## Written task
Please report every line from the material that contains the word "вхід".

## Source records
━━━━━━━━━━

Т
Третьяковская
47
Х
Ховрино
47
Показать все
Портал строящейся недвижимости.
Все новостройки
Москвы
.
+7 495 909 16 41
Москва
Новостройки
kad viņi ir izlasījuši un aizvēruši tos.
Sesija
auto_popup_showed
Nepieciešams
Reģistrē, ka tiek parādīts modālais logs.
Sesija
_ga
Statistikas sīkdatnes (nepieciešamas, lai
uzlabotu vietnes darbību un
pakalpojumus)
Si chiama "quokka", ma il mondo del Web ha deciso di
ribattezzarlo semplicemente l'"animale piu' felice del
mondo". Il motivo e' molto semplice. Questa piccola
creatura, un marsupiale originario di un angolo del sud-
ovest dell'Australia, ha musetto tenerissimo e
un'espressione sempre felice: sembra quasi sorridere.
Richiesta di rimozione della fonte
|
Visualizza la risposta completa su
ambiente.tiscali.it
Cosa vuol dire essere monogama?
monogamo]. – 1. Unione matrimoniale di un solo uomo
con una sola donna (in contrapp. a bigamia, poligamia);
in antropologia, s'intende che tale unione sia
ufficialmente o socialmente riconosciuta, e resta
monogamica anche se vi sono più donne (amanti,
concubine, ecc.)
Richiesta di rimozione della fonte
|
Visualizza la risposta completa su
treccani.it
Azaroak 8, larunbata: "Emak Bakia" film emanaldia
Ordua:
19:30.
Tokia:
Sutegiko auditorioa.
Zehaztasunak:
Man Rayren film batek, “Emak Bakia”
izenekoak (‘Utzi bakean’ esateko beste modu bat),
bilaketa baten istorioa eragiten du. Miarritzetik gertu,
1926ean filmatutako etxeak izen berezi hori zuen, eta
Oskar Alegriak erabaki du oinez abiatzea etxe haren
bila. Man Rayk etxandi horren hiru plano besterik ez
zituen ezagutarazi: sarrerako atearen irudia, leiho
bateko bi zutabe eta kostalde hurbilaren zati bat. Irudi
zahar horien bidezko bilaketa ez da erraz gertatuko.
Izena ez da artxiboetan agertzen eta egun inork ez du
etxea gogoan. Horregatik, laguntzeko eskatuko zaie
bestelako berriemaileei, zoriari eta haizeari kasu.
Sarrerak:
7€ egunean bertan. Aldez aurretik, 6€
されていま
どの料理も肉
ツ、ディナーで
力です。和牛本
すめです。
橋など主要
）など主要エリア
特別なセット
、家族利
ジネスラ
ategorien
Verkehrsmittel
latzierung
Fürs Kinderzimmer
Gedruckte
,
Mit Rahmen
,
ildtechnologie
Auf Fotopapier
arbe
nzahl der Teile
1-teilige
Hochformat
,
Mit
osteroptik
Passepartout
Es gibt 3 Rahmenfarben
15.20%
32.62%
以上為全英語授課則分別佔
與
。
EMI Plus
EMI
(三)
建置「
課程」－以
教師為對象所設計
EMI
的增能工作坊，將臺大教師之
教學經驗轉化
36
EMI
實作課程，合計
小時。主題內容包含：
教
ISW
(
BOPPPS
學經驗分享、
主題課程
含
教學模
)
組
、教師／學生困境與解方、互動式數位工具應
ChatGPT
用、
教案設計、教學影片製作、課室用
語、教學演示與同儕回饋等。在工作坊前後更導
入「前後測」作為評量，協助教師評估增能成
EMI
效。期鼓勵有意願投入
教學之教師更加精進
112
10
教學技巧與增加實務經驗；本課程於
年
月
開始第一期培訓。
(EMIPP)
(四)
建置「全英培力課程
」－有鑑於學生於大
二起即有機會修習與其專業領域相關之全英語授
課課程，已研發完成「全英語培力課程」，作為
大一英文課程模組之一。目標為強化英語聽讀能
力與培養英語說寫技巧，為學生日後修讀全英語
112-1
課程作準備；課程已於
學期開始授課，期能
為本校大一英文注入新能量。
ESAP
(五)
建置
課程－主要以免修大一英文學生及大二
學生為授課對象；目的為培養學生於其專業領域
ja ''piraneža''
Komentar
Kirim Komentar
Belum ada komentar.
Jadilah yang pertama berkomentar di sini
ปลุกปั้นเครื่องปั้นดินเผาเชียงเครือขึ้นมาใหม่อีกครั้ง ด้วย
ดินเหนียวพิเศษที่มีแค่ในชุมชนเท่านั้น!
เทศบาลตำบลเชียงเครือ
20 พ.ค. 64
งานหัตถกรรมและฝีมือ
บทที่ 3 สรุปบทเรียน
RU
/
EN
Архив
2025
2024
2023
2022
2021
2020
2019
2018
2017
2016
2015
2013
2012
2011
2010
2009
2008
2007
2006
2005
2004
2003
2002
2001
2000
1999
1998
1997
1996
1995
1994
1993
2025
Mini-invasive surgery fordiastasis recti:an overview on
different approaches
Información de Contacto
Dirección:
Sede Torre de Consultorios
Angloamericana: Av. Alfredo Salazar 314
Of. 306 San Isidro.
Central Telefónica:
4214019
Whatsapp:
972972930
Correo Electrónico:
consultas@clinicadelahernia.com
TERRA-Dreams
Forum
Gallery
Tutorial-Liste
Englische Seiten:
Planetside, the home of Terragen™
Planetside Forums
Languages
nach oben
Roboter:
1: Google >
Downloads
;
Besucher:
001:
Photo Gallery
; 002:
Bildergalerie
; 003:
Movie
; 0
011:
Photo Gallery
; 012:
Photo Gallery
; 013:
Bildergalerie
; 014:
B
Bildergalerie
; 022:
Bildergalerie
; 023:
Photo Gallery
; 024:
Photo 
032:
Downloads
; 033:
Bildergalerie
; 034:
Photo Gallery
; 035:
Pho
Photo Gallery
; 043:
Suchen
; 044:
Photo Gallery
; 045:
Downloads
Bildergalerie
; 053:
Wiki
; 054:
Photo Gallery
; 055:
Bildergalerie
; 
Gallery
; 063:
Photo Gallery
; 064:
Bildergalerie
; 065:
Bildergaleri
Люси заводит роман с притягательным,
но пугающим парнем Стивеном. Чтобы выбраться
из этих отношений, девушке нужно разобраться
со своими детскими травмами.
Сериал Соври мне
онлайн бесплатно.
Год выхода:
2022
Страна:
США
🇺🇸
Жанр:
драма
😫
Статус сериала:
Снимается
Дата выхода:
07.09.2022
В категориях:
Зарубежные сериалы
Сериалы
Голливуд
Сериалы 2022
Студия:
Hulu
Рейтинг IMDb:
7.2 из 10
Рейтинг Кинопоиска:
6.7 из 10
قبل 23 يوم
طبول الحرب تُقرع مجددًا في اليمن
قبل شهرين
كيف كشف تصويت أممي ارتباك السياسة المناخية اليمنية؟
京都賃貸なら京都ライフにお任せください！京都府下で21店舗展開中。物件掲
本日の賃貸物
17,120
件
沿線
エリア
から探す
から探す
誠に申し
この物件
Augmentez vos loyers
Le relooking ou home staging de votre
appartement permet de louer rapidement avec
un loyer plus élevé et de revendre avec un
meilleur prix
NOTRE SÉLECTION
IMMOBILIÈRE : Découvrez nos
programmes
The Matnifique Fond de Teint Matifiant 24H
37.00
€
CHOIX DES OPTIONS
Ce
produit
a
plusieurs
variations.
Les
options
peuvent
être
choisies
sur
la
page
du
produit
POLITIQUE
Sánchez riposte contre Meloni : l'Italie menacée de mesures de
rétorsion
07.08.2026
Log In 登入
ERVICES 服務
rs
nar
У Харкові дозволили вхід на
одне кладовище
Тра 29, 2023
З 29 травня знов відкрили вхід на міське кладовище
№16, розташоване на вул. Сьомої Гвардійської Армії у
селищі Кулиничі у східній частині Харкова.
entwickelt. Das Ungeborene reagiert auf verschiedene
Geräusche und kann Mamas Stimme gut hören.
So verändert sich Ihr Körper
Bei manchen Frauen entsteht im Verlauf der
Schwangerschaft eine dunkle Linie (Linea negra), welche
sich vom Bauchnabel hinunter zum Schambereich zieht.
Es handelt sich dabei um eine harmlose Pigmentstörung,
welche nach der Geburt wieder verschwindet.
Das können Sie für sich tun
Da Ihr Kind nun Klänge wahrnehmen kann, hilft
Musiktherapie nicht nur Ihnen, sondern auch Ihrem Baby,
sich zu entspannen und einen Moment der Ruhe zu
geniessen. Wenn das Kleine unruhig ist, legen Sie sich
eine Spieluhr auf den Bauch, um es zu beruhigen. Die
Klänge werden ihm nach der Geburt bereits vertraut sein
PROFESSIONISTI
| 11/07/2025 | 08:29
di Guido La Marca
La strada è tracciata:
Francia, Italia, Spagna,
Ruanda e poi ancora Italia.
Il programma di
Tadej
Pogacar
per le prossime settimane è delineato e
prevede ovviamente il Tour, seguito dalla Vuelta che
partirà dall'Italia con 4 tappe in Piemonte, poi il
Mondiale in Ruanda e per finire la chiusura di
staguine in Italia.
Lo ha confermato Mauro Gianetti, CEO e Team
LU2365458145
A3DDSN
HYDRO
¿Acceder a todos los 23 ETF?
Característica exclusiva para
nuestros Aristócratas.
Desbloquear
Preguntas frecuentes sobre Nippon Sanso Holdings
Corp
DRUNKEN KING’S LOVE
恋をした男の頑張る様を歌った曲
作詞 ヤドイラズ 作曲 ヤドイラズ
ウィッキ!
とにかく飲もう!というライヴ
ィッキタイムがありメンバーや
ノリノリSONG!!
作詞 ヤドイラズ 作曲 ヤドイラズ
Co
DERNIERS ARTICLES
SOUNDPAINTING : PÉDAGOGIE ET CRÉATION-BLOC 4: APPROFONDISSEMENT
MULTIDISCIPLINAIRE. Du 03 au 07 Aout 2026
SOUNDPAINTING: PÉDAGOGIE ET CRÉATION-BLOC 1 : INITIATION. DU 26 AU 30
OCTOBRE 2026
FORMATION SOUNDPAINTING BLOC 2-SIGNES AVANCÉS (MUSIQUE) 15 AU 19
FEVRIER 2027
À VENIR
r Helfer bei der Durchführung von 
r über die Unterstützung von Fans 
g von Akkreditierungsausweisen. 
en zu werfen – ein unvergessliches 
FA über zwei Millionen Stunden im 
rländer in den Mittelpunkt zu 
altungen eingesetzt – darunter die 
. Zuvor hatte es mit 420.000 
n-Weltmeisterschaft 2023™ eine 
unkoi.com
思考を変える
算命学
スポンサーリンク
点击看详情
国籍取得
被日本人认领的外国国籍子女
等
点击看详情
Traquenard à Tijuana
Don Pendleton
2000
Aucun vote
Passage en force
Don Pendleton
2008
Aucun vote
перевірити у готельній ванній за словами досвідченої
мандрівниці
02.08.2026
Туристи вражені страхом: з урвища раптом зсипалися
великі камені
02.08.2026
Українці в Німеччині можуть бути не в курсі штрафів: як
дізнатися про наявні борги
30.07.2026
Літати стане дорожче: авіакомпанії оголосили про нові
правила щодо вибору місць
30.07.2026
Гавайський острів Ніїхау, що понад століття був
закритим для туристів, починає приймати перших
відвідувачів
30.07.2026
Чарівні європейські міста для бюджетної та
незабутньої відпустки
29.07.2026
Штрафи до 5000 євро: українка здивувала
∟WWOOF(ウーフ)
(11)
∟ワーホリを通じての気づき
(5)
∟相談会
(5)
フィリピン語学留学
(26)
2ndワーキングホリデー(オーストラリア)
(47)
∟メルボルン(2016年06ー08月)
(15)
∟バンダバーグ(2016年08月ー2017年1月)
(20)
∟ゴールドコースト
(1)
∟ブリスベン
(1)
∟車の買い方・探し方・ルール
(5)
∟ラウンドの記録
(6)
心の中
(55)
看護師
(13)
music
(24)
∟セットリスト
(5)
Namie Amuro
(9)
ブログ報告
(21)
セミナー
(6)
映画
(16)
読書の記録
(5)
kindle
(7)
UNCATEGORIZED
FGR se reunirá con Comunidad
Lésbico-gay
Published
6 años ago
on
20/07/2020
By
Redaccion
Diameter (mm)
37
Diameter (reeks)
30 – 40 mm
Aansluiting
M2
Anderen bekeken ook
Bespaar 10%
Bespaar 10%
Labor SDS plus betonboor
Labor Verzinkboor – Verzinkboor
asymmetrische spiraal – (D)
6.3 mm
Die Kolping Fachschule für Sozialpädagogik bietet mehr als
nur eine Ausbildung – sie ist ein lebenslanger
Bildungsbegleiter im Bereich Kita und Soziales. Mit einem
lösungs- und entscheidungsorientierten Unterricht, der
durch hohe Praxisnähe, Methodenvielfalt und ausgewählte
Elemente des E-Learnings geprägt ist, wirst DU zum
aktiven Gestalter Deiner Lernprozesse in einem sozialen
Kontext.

━━━━━━━━━━

## Solution
У Харкові дозволили вхід на
З 29 травня знов відкрили вхід на міське кладовище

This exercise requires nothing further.